7    Make the door on the workbench, not the stove. Decide which way you want it to open so that you can stoke it while still inside your sleeping bag. (The other way from the one in the photo.) Examine the photo for the draft control. This is only 1 way to do it; if you think up a better way then by all means use it. To allow the slider to move freely the flanges that hold it in place must be raised about twice the thickness of the slider by using shim pieces and/or washers. Keep in mind where the door will fit on the end piece and be careful to make sure the rivet tails won't conflict with the edge of the door, or it won't close.

8    I used tabs bent around a coat-hanger for a hinge. Once again plan out the rivet tails. Also ensure that the lower hinge tab on the door is snug against the hinge tab rivetted to the stove, or else the door will slide down when opened. (We forgot this step as you can see from the photo.)

9    For clasps I used simple pivoting tabs. These get hot, but I operate the stove with small needle-nosed pliers. The clasps have a portion bent up and then back down in the middle, so your pliers have something to grab. The lower tab should be stopped from pivoting vertically down by a rivet tail, or else it will interfere with closing the door when you're one-handed. To help them pivot freely, install them with a paper washer, which will burn away and leave some clearance.

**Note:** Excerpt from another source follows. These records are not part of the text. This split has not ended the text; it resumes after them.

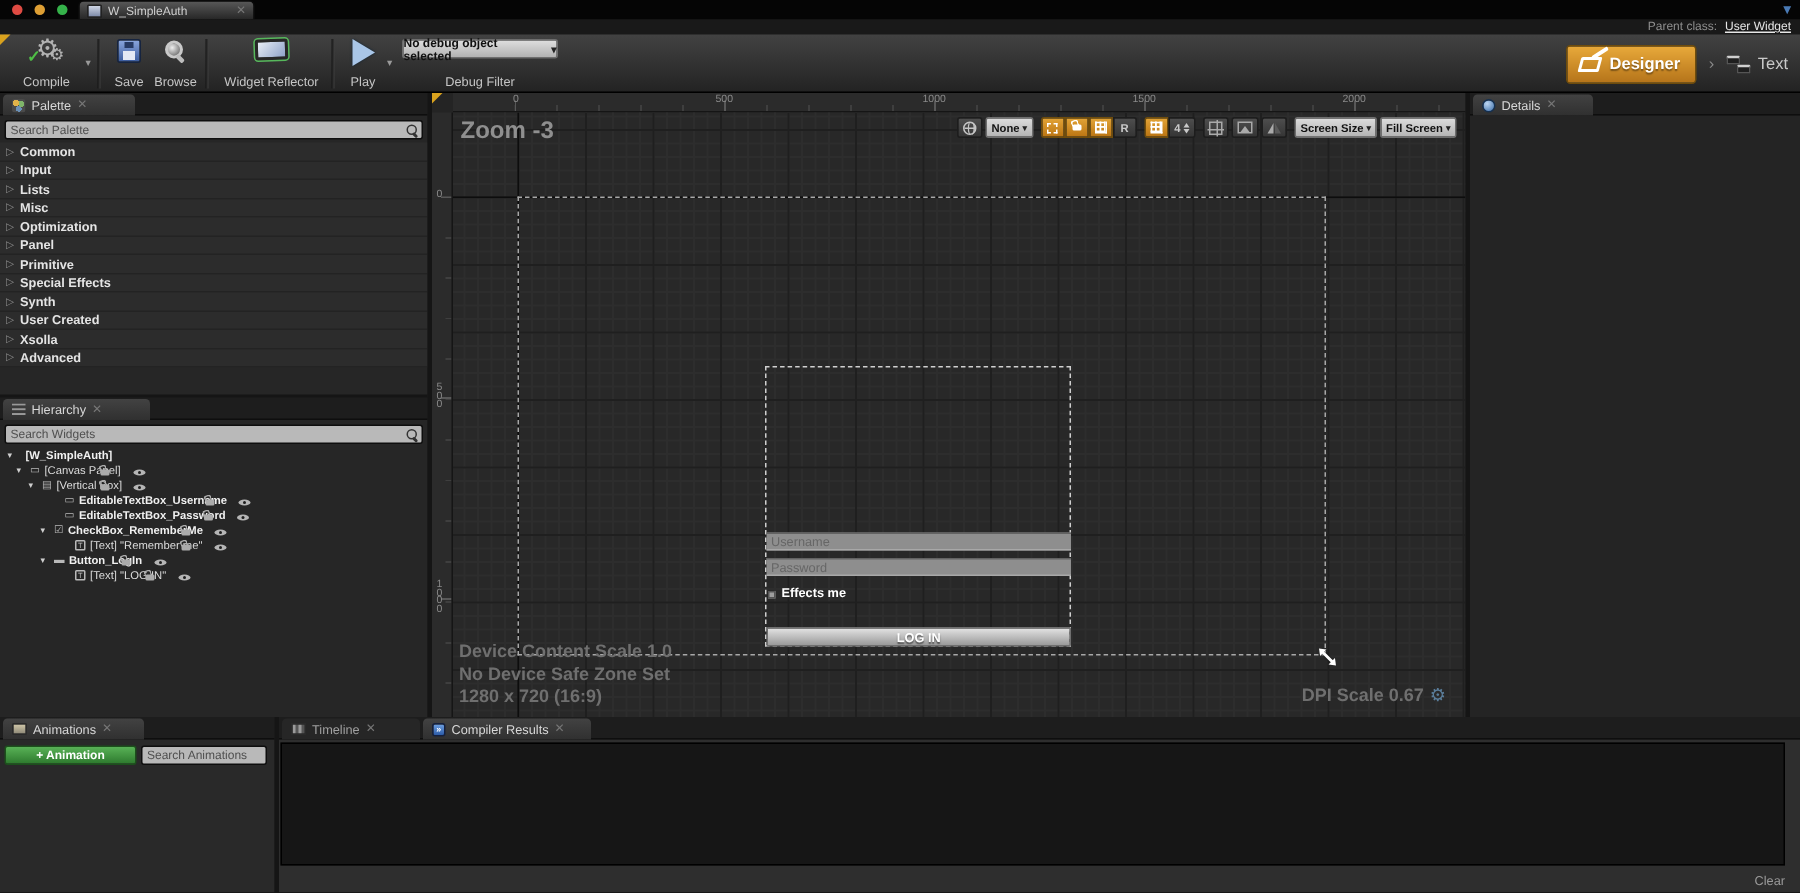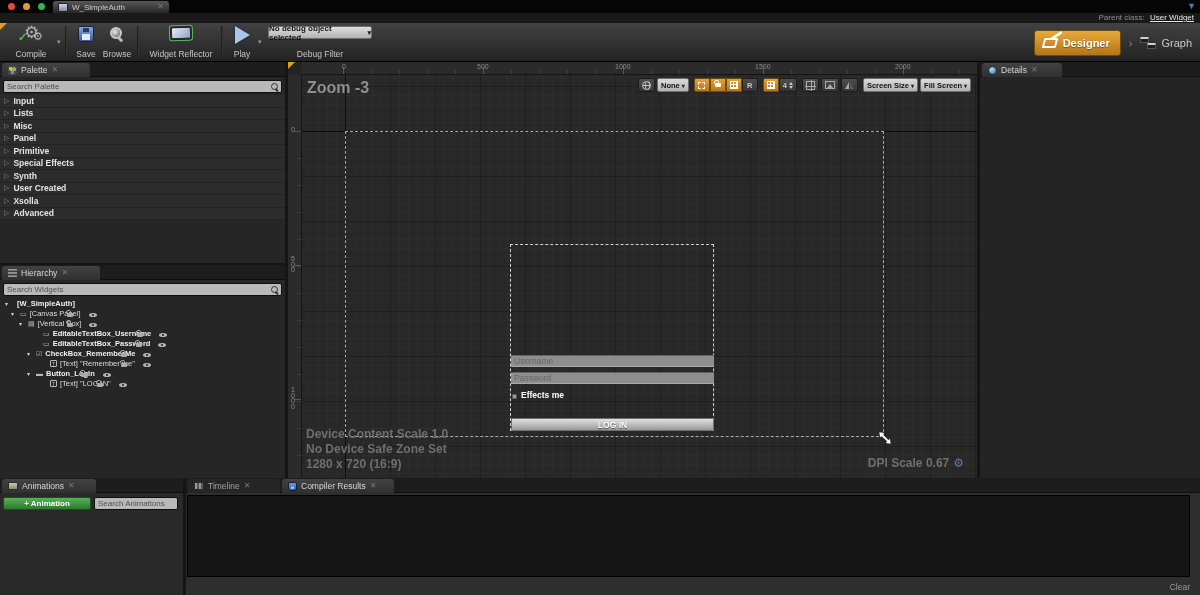--- a/index.html
+++ b/index.html
@@ -256,55 +256,63 @@
       <div class="designer-btn">
         <span class="icon-designer"></span>
         <span>Designer</span>
       </div>
       <span class="mode-chev">›</span>
       <div class="graph-btn">
         <span class="icon-graph">
             <i></i>
             <i></i>
           </span>
-        <span>Graph</span>
+        <span>Text</span>
       </div>
     </div>
   </div>
 
   <div class="palette">
     <div class="panel-head">
       <div class="panel-tab" style="width:88px;">
         <span class="icon-palette"></span>
         <span class="t">Palette</span>
         <span class="tab-close">✕</span>
       </div>
     </div>
     <div class="search-box" style="left:3px;right:3px;top:18px;">
       <input placeholder="Search Palette" style="">
       <span class="mag small"></span>
     </div>
     <div class="pal-rows">
+  <div class="pal-row">
+    <span class="exp">▷</span>
+    <span class="lbl">Common</span>
+  </div>
 
 
   <div class="pal-row">
     <span class="exp">▷</span>
     <span class="lbl">Input</span>
   </div>
 
   <div class="pal-row">
     <span class="exp">▷</span>
     <span class="lbl">Lists</span>
   </div>
 
   <div class="pal-row">
     <span class="exp">▷</span>
     <span class="lbl">Misc</span>
   </div>
 
+  <div class="pal-row">
+    <span class="exp">▷</span>
+    <span class="lbl">Optimization</span>
+  </div>
 
   <div class="pal-row">
     <span class="exp">▷</span>
     <span class="lbl">Panel</span>
   </div>
 
   <div class="pal-row">
     <span class="exp">▷</span>
     <span class="lbl">Primitive</span>
   </div>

10     For stove pipe cut 5  20" inch sections from the 3" stock, and take them to a heating/airconditioning business to have 1 end of each crimped. (A crimping tool from Home Depot is about $30.)

11     I'd cut at least one cooking ring in the stove top. Before cutting it, measure your middle sized pot (one with a bail handle, about 6" across, fairly deep) Then cut the circle slightly wider so that the pot can be lowered into the hole right up to the bail.  This allows you to boil water in a hurry. For stove lids, cut a circle of metal at least 1" (dia) wider than the hole, set it evenly on the hole, reach inside, and mark the hole on the lid from underneath. Then install about 8 rivets just inside this line. The rivet tails will stick down into the hole and stop the lid from shifting around. (Use longer steel rivets if you have them, to get longer tails.)

12     Lighting a hot fire directly on the stove bottom will warp the metal unnecessarily. Sprinkle in a 1" thick layer of duff or dirt or sand if you can, first. In winter you can lay a bed of split logs on the stove bottom and light the fire on top of them, or you can bring along a piece of sheet metal to line the bottom with. To keep this spaced off the bottom, make it in 2 pieces. First take a piece of sheet metal about as long as the inside of the stove, cut it in width so that after you bend down a tab 3/8 on each side, it will be half as wide as the inside of the stove. Then make another, and rivet the 2 together by joining tab to tab. This should keep an air space.

13     Use this article as a guide only. As with all home-made gear, make it fit your priorities, and when you think up a better way, use it (then share the idea!). If there's one thing I've learned about equipment, it's that human beings can make just about anything work.

Stove door, draft control and simple wire hinge.